■ **Document passage**
+++++

Bit too long for the movie thread, so here you go - warning, spoilers a go-go:
Super-8
To quote Frank Costanza, “I’ve got some issues here, and you’re gonna here about them!”
It seemed impossible to mess up. It had all the right ingredients. Small town America. Young friends coming of age. An appeal to the golden age of monster cinema married with the child like wonder of Spielberg’s classics. Unfortunately Super-8 not only grievously over-eggs its pudding but it throws in inferior ingredients one after another and completely undercooks the recipe.
Super-8 kicks off reasonably well. The opening scene is visually well played. Joe Lamb (played by the competent Joel Courtney) sits outside in the cold on his swing as a wake for his mother is held in the house behind him. His father, impassive in his grief, accepts condolences. Information is subtly dropped as to their relationship by relatives. We get a good feel for Joe’s pain and his estrangement from his father through deft visual clues and some restrained acting.
The camera falls on three of Joe’s friends. Tall thin kid, weird-looking kid and chubster kid. They begin to speak… and a small warning light blinks on in my mind. The small, innocuous warning light that always kicks off a crisis in the cabin of an airplane, detailing something that isn’t quite right but hey… everything else is working so far, relax. What’s the beef…? Well, it’s the dialogue fed these kids. I just can’t accept that any kid would make character-revealing wisecracks at a wake of their best friend’s mum. But these ones do. And it’s a key problem that grows and grows throughout the film, one of an extreme emotional shallowness and a propensity to resort to one liners and verbal banter that may sound good on page, but completely fails in evoking a plausible childhood friendship.
And it’s childhood relationships that drive these sorts of films. JJ Abrams has nailed his flag to a pole. This film clearly wants to be in the same stable as Stand By Me with the four self reliant kids discovering emotional truths. It also wants to share in the giddy and silly exploits of The Goonies. But in addition it wants to add the wide-eyed wonder and need that E.T evokes. And not only that but it also wants to bring an anarchic Joe Dante vibe to proceedings with firecrackers and things that go bump in the night.
These ingredients could plausibly mix, but they need great care and attention… a little too…
Oh no, wait! Abrams has a huge bowl of something and with a mad, bespectacled grin on his face he’s trying to add more…
The truck-driving government conspiracies and hoodwinking evacuations of Close Encounters of the Third Kind! The hard as nails evil non-human hating chief who’ll stop at nothing from Avatar! The alien who just wants to go home from E.T! The evil monster alien from Cloverfield! The town-meeting Sherrif-out-of-his-depth hi-jinks of Jaws! The big small town kablammo of the opening of War of the Worlds! It’s all poured into the pan, smothering something simmering promisingly away.

+++++

■ **Supplied records**
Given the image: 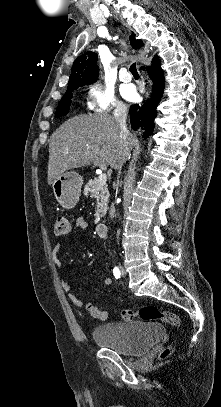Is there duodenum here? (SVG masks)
Wrapping results in <instances>:
<instances>
[{
  "label": "duodenum",
  "instance_id": "duodenum-1",
  "mask_svg": "<svg viewBox=\"0 0 221 407\" xmlns=\"http://www.w3.org/2000/svg\"><path fill=\"white\" fill-rule=\"evenodd\" d=\"M109 230V225L105 223H99L96 226V232L99 236H106Z\"/></svg>",
  "mask_w": 221,
  "mask_h": 407
}]
</instances>
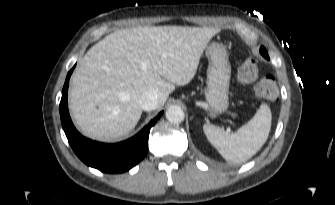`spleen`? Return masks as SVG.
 I'll use <instances>...</instances> for the list:
<instances>
[{"label": "spleen", "instance_id": "3e777b00", "mask_svg": "<svg viewBox=\"0 0 335 205\" xmlns=\"http://www.w3.org/2000/svg\"><path fill=\"white\" fill-rule=\"evenodd\" d=\"M272 115L267 104H261L254 117L233 134L223 128L205 124L203 131L209 142L227 161L245 162L266 142L271 129Z\"/></svg>", "mask_w": 335, "mask_h": 205}]
</instances>
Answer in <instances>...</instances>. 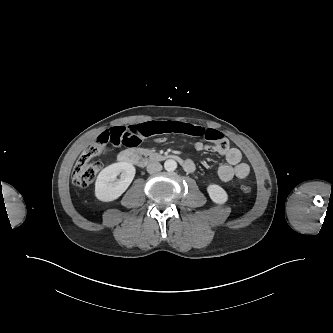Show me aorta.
Listing matches in <instances>:
<instances>
[{"instance_id":"obj_1","label":"aorta","mask_w":333,"mask_h":333,"mask_svg":"<svg viewBox=\"0 0 333 333\" xmlns=\"http://www.w3.org/2000/svg\"><path fill=\"white\" fill-rule=\"evenodd\" d=\"M164 168L166 171H174L177 168V162L174 159H168L164 162Z\"/></svg>"}]
</instances>
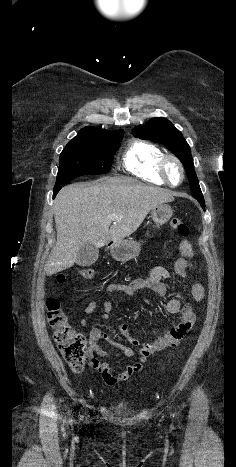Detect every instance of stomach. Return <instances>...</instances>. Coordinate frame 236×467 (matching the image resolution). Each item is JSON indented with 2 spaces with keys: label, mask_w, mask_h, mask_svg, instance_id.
Masks as SVG:
<instances>
[{
  "label": "stomach",
  "mask_w": 236,
  "mask_h": 467,
  "mask_svg": "<svg viewBox=\"0 0 236 467\" xmlns=\"http://www.w3.org/2000/svg\"><path fill=\"white\" fill-rule=\"evenodd\" d=\"M173 209L168 204H159L151 211V216L157 227L170 220ZM111 255L116 261L126 262L137 257L141 251V243L133 240L114 242L110 248Z\"/></svg>",
  "instance_id": "obj_1"
}]
</instances>
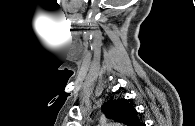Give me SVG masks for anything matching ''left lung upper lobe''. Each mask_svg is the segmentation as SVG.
<instances>
[{
	"label": "left lung upper lobe",
	"instance_id": "5c2ea615",
	"mask_svg": "<svg viewBox=\"0 0 195 126\" xmlns=\"http://www.w3.org/2000/svg\"><path fill=\"white\" fill-rule=\"evenodd\" d=\"M102 111L106 117L126 126H139L141 124L137 111L129 105L126 99L108 101L102 105Z\"/></svg>",
	"mask_w": 195,
	"mask_h": 126
}]
</instances>
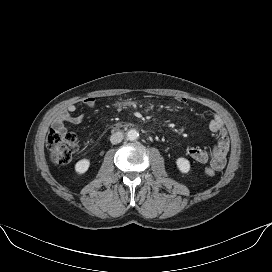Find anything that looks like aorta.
<instances>
[{
  "label": "aorta",
  "mask_w": 272,
  "mask_h": 272,
  "mask_svg": "<svg viewBox=\"0 0 272 272\" xmlns=\"http://www.w3.org/2000/svg\"><path fill=\"white\" fill-rule=\"evenodd\" d=\"M127 137L130 141H134L138 139L139 133L135 129H131L128 131Z\"/></svg>",
  "instance_id": "obj_1"
}]
</instances>
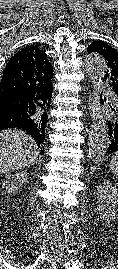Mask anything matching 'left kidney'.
<instances>
[{
  "label": "left kidney",
  "instance_id": "5707ae66",
  "mask_svg": "<svg viewBox=\"0 0 118 269\" xmlns=\"http://www.w3.org/2000/svg\"><path fill=\"white\" fill-rule=\"evenodd\" d=\"M96 196L99 199L96 212L100 218L107 224L110 223L116 215V208L118 207V189L109 181L100 183L97 187Z\"/></svg>",
  "mask_w": 118,
  "mask_h": 269
}]
</instances>
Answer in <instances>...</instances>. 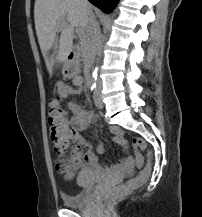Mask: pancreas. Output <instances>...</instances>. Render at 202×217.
<instances>
[{
    "label": "pancreas",
    "instance_id": "1",
    "mask_svg": "<svg viewBox=\"0 0 202 217\" xmlns=\"http://www.w3.org/2000/svg\"><path fill=\"white\" fill-rule=\"evenodd\" d=\"M78 51L81 53V57L85 64L91 61L93 56V45L91 36L87 30L79 34Z\"/></svg>",
    "mask_w": 202,
    "mask_h": 217
}]
</instances>
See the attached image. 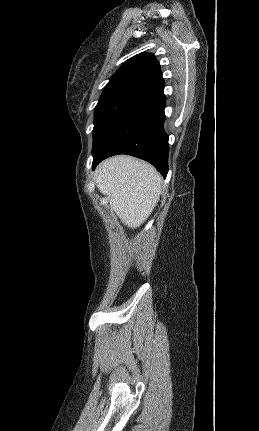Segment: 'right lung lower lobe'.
<instances>
[{"label":"right lung lower lobe","instance_id":"98d812e1","mask_svg":"<svg viewBox=\"0 0 259 431\" xmlns=\"http://www.w3.org/2000/svg\"><path fill=\"white\" fill-rule=\"evenodd\" d=\"M165 103L163 87L133 105L92 150V168L109 156L128 154L148 161L165 178L169 153Z\"/></svg>","mask_w":259,"mask_h":431}]
</instances>
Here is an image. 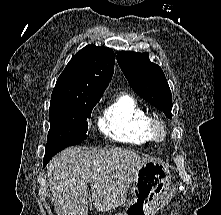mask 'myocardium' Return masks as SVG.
<instances>
[{
	"label": "myocardium",
	"mask_w": 221,
	"mask_h": 215,
	"mask_svg": "<svg viewBox=\"0 0 221 215\" xmlns=\"http://www.w3.org/2000/svg\"><path fill=\"white\" fill-rule=\"evenodd\" d=\"M149 128L151 136L155 141H163L167 135L166 125L159 119H151Z\"/></svg>",
	"instance_id": "1"
}]
</instances>
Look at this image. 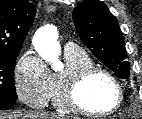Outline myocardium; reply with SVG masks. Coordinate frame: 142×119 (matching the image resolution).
Returning <instances> with one entry per match:
<instances>
[{"mask_svg": "<svg viewBox=\"0 0 142 119\" xmlns=\"http://www.w3.org/2000/svg\"><path fill=\"white\" fill-rule=\"evenodd\" d=\"M103 75L107 77L117 90V101L115 105L106 111L96 112L88 109L80 100V92L85 84L94 76ZM124 95L120 81L105 68L91 65L74 72L65 73L61 79L60 102L65 109L75 113L92 116L105 117L118 111L123 103Z\"/></svg>", "mask_w": 142, "mask_h": 119, "instance_id": "obj_1", "label": "myocardium"}]
</instances>
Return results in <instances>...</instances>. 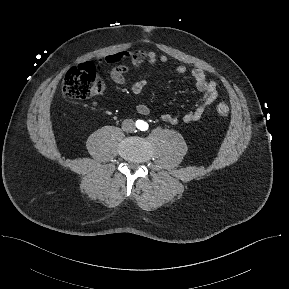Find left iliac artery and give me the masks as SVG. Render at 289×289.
Wrapping results in <instances>:
<instances>
[{
    "instance_id": "44dca946",
    "label": "left iliac artery",
    "mask_w": 289,
    "mask_h": 289,
    "mask_svg": "<svg viewBox=\"0 0 289 289\" xmlns=\"http://www.w3.org/2000/svg\"><path fill=\"white\" fill-rule=\"evenodd\" d=\"M146 127H147V124L144 125V128H145V129H146Z\"/></svg>"
}]
</instances>
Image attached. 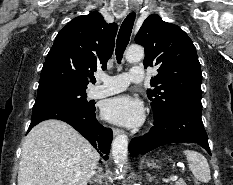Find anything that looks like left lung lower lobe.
Returning a JSON list of instances; mask_svg holds the SVG:
<instances>
[{
    "instance_id": "obj_1",
    "label": "left lung lower lobe",
    "mask_w": 233,
    "mask_h": 185,
    "mask_svg": "<svg viewBox=\"0 0 233 185\" xmlns=\"http://www.w3.org/2000/svg\"><path fill=\"white\" fill-rule=\"evenodd\" d=\"M201 114V97L182 100L164 119L154 121L147 134L133 138L129 152L132 155L144 154L165 144L191 142L199 144L211 155Z\"/></svg>"
}]
</instances>
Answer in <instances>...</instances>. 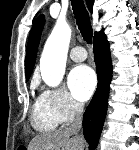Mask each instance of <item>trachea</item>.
<instances>
[{"label": "trachea", "mask_w": 139, "mask_h": 150, "mask_svg": "<svg viewBox=\"0 0 139 150\" xmlns=\"http://www.w3.org/2000/svg\"><path fill=\"white\" fill-rule=\"evenodd\" d=\"M71 2L73 13L82 37L88 44H92L93 29L84 2L83 0H71Z\"/></svg>", "instance_id": "3493384b"}]
</instances>
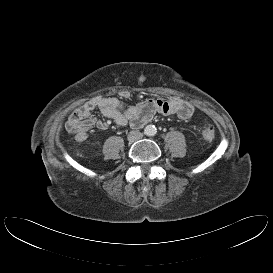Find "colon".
I'll return each instance as SVG.
<instances>
[{
    "instance_id": "5ec220e1",
    "label": "colon",
    "mask_w": 273,
    "mask_h": 273,
    "mask_svg": "<svg viewBox=\"0 0 273 273\" xmlns=\"http://www.w3.org/2000/svg\"><path fill=\"white\" fill-rule=\"evenodd\" d=\"M202 135L207 140H213L215 138V129L211 124H205L202 129Z\"/></svg>"
}]
</instances>
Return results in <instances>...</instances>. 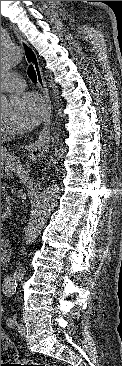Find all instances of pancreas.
Returning a JSON list of instances; mask_svg holds the SVG:
<instances>
[{"mask_svg": "<svg viewBox=\"0 0 122 366\" xmlns=\"http://www.w3.org/2000/svg\"><path fill=\"white\" fill-rule=\"evenodd\" d=\"M6 192V184L1 185V195H4Z\"/></svg>", "mask_w": 122, "mask_h": 366, "instance_id": "1", "label": "pancreas"}]
</instances>
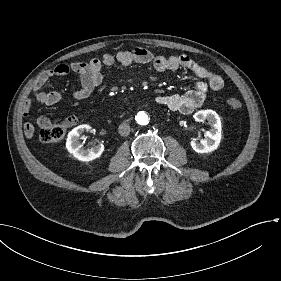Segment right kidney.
I'll return each instance as SVG.
<instances>
[{
	"label": "right kidney",
	"mask_w": 281,
	"mask_h": 281,
	"mask_svg": "<svg viewBox=\"0 0 281 281\" xmlns=\"http://www.w3.org/2000/svg\"><path fill=\"white\" fill-rule=\"evenodd\" d=\"M91 126L87 124L79 125L70 131V153L73 154L75 158L81 161H91L94 160L102 154L104 151V145L91 144L89 148L83 147L80 143V136L84 131H92Z\"/></svg>",
	"instance_id": "right-kidney-1"
}]
</instances>
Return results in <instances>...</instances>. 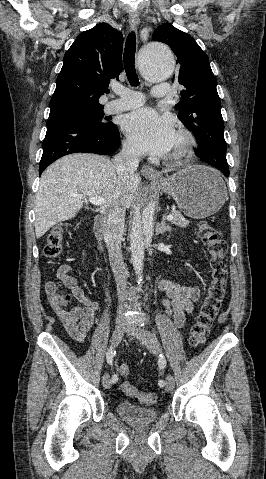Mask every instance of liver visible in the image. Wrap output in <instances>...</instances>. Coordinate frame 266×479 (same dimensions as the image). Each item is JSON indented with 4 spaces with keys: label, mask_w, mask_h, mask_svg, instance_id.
Segmentation results:
<instances>
[{
    "label": "liver",
    "mask_w": 266,
    "mask_h": 479,
    "mask_svg": "<svg viewBox=\"0 0 266 479\" xmlns=\"http://www.w3.org/2000/svg\"><path fill=\"white\" fill-rule=\"evenodd\" d=\"M137 175L121 177L114 163L101 155L77 153L50 165L42 174L35 199V233L42 237L54 225L74 218L86 197H103L100 211L114 203L129 208L138 195ZM73 194L82 195V198Z\"/></svg>",
    "instance_id": "1"
}]
</instances>
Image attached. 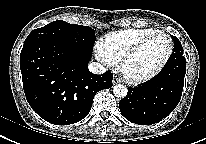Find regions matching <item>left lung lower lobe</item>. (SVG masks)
I'll return each mask as SVG.
<instances>
[{
	"label": "left lung lower lobe",
	"instance_id": "left-lung-lower-lobe-1",
	"mask_svg": "<svg viewBox=\"0 0 206 144\" xmlns=\"http://www.w3.org/2000/svg\"><path fill=\"white\" fill-rule=\"evenodd\" d=\"M186 61L181 52H173L152 80L128 89L120 103L121 114L139 125H152L168 116L178 105L184 86Z\"/></svg>",
	"mask_w": 206,
	"mask_h": 144
}]
</instances>
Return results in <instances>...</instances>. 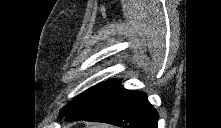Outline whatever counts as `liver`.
Returning a JSON list of instances; mask_svg holds the SVG:
<instances>
[{
    "label": "liver",
    "instance_id": "liver-1",
    "mask_svg": "<svg viewBox=\"0 0 221 128\" xmlns=\"http://www.w3.org/2000/svg\"><path fill=\"white\" fill-rule=\"evenodd\" d=\"M87 128H113V127L107 124L95 123L88 125Z\"/></svg>",
    "mask_w": 221,
    "mask_h": 128
}]
</instances>
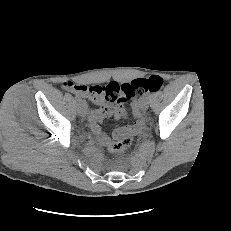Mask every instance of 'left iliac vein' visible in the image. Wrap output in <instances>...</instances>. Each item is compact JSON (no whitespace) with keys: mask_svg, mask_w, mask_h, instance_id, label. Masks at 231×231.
<instances>
[{"mask_svg":"<svg viewBox=\"0 0 231 231\" xmlns=\"http://www.w3.org/2000/svg\"><path fill=\"white\" fill-rule=\"evenodd\" d=\"M148 105H149L148 98H146V97L142 98L141 101H140V108H141V110H147L148 109Z\"/></svg>","mask_w":231,"mask_h":231,"instance_id":"4c4485c4","label":"left iliac vein"}]
</instances>
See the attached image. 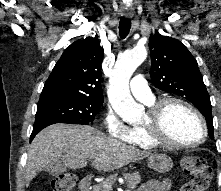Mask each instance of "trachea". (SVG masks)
<instances>
[{
	"label": "trachea",
	"mask_w": 221,
	"mask_h": 191,
	"mask_svg": "<svg viewBox=\"0 0 221 191\" xmlns=\"http://www.w3.org/2000/svg\"><path fill=\"white\" fill-rule=\"evenodd\" d=\"M131 28V20L130 19H120L119 22V35L122 39L126 38L129 34Z\"/></svg>",
	"instance_id": "3493384b"
}]
</instances>
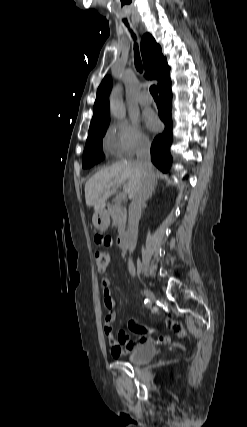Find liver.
<instances>
[{"mask_svg": "<svg viewBox=\"0 0 247 427\" xmlns=\"http://www.w3.org/2000/svg\"><path fill=\"white\" fill-rule=\"evenodd\" d=\"M142 178V170L134 160H122L103 168L85 184L86 205L92 206L97 212L122 184H124V192L128 193L129 198H133L140 188Z\"/></svg>", "mask_w": 247, "mask_h": 427, "instance_id": "liver-1", "label": "liver"}]
</instances>
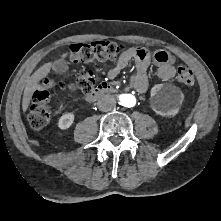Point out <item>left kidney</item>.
Segmentation results:
<instances>
[{"mask_svg":"<svg viewBox=\"0 0 221 221\" xmlns=\"http://www.w3.org/2000/svg\"><path fill=\"white\" fill-rule=\"evenodd\" d=\"M153 110L161 116L170 117L179 112L184 99L182 91L170 84H157L151 89Z\"/></svg>","mask_w":221,"mask_h":221,"instance_id":"5707ae66","label":"left kidney"}]
</instances>
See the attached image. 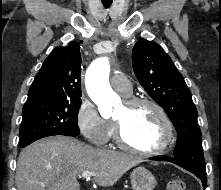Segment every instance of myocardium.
I'll list each match as a JSON object with an SVG mask.
<instances>
[{"label": "myocardium", "mask_w": 221, "mask_h": 190, "mask_svg": "<svg viewBox=\"0 0 221 190\" xmlns=\"http://www.w3.org/2000/svg\"><path fill=\"white\" fill-rule=\"evenodd\" d=\"M124 104L128 108H134L139 105H148L152 107L159 114L163 122L164 135L161 143L158 146L149 149H141L133 146L127 141L124 134L123 124L120 121L114 119L113 123L116 133V141L118 145L127 151L141 155H156L166 151L170 147L174 138V126L164 108L154 100L144 97H128L124 100Z\"/></svg>", "instance_id": "obj_1"}]
</instances>
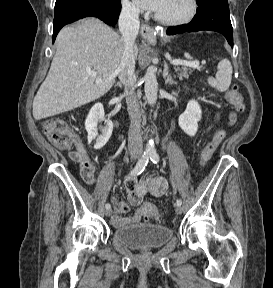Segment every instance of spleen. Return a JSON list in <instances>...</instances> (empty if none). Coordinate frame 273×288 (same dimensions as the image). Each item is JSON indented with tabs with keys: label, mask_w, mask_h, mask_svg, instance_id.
Returning a JSON list of instances; mask_svg holds the SVG:
<instances>
[{
	"label": "spleen",
	"mask_w": 273,
	"mask_h": 288,
	"mask_svg": "<svg viewBox=\"0 0 273 288\" xmlns=\"http://www.w3.org/2000/svg\"><path fill=\"white\" fill-rule=\"evenodd\" d=\"M232 65L228 59H222L217 66L215 77H209L208 83L220 92L226 91L232 79Z\"/></svg>",
	"instance_id": "spleen-1"
}]
</instances>
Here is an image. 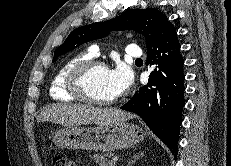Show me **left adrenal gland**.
Returning a JSON list of instances; mask_svg holds the SVG:
<instances>
[{"label":"left adrenal gland","mask_w":231,"mask_h":166,"mask_svg":"<svg viewBox=\"0 0 231 166\" xmlns=\"http://www.w3.org/2000/svg\"><path fill=\"white\" fill-rule=\"evenodd\" d=\"M143 155H144L143 152H139V153L133 155V157L129 160V162H128V164L126 166H132L133 163H135V161H137L138 159L143 157Z\"/></svg>","instance_id":"1"}]
</instances>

+++++

■ **Tasks for this exercise**
**a)** Summarize the Super-8 review in two sentences.
**b)** Answer these questions using the Super-8 review:
(i) Who plays Joe Lamb?
(ii) Which film does the review link to "giddy and silly exploits"?
(iii) Which film does the review credit with "the evil monster alien"?
**c)** Duplicate the part of the Super-8 review between "These ingredients could" and "simmering promisingly away.", inclusive.
The rows play no part in this work.

■ **Answers by task**
**a)** The Super-8 review finds that the film opens well, with a visually strong wake scene, but is undercut by shallow, wisecracking dialogue that fails to evoke a plausible childhood friendship. It also faults JJ Abrams for piling elements borrowed from films such as Close Encounters of the Third Kind, E.T., Cloverfield and Jaws onto an already ambitious mix of influences.

**b)**
(i) Joel Courtney
(ii) The Goonies
(iii) Cloverfield

**c)**
These ingredients could plausibly mix, but they need great care and attention… a little too…
Oh no, wait! Abrams has a huge bowl of something and with a mad, bespectacled grin on his face he’s trying to add more…
The truck-driving government conspiracies and hoodwinking evacuations of Close Encounters of the Third Kind! The hard as nails evil non-human hating chief who’ll stop at nothing from Avatar! The alien who just wants to go home from E.T! The evil monster alien from Cloverfield! The town-meeting Sherrif-out-of-his-depth hi-jinks of Jaws! The big small town kablammo of the opening of War of the Worlds! It’s all poured into the pan, smothering something simmering promisingly away.